The magnificent Centenary sundial has been enhanced with a sculpture garden at its feet.

A year after the mosaic sundial on the west wall of the University Club was presented to UWA during Centenary celebrations, the project is complete with a cluster of mosaicked organic shapes and espalied mandarin trees, nestling in beds of white stones and gravel.

UWA graduate and Oscar winning artist Shaun Tan designed the installation in collaboration with long-time friend and supporter Susan Marie, Director of UWA Extension, and Helen Whitbread, landscape architect and Manager, Sustainable Initiatives.

The freeform shapes at one end evoke big smooth welcoming river stones, all three superbly cloaked in the same blue and gold Venetian glass tiles that make up the sundial. A gleaming golden egg sits alone at the other end of the small courtyard.

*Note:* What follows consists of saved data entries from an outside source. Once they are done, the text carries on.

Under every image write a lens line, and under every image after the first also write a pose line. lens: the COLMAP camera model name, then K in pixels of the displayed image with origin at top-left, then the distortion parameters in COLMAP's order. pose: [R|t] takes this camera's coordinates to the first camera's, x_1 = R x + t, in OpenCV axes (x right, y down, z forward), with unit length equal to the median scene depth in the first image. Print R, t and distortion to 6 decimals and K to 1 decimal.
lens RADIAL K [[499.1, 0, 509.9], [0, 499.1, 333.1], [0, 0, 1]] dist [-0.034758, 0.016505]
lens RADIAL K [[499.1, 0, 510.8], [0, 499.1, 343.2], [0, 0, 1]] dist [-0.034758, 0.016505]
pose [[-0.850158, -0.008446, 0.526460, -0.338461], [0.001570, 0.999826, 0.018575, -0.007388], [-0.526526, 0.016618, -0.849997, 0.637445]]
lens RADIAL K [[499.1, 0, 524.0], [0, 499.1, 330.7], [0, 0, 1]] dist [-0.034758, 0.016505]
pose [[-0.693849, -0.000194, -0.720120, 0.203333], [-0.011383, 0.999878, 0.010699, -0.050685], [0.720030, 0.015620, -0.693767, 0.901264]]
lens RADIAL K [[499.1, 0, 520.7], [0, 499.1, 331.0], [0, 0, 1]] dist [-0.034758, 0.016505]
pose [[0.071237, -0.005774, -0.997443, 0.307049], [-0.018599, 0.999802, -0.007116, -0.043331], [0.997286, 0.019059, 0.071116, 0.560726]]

Susan said Shaun had never done any landscape designs so she and Helen came up with some ideas that would look as though the colour had dripped from the sundial onto the ground.

"We also wanted the installation to be friendly and accessible, so people feel comfortable to touch them and sit on them," Susan said, " I hope people will have wedding photos taken here."

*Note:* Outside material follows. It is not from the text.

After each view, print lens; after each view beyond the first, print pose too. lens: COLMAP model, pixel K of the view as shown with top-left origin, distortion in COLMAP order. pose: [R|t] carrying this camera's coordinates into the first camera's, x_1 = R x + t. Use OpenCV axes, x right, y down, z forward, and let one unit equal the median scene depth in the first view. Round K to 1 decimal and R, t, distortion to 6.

"After Shaun completely revised the design, as artists do, it was over to mosaic artisan Iain Middleton again, for the very difficult job of covering rounded surfaces with the glass tiles."

Shaun wrote that the design was a response to the fairly spare and angular sandstone forms of the site, in which he wanted elements to break the tension of those lines with simple curved organic forms.

"The design also needed to relate to the large sundial above ... the vertical image carries a sense of air, light and celestial objects; something on the ground needed to be about the earth, solid mass and gravity," he wrote.

He said the gold egg had a suggestion of wisdom, which related to the University setting.

"The extrusion of three-dimensional forms out of a two-dimensional image, as if having fallen out, is interesting and playful. I do hope that it's a space that invites active casual use and also acts as a campus landmark.

"Hopefully people will say ‘meet you at the gold egg'," he wrote.

The whole project was funded by corporate sponsor, Hawaiian, as well as Convocation, Combined Friends and Friends of LWAG, and Susan is delighted with the outcome.

"I think we should create a Gross National Happiness index like the Bhutanese, and rate things that just make us happy.  This would certainly be one of them," she said.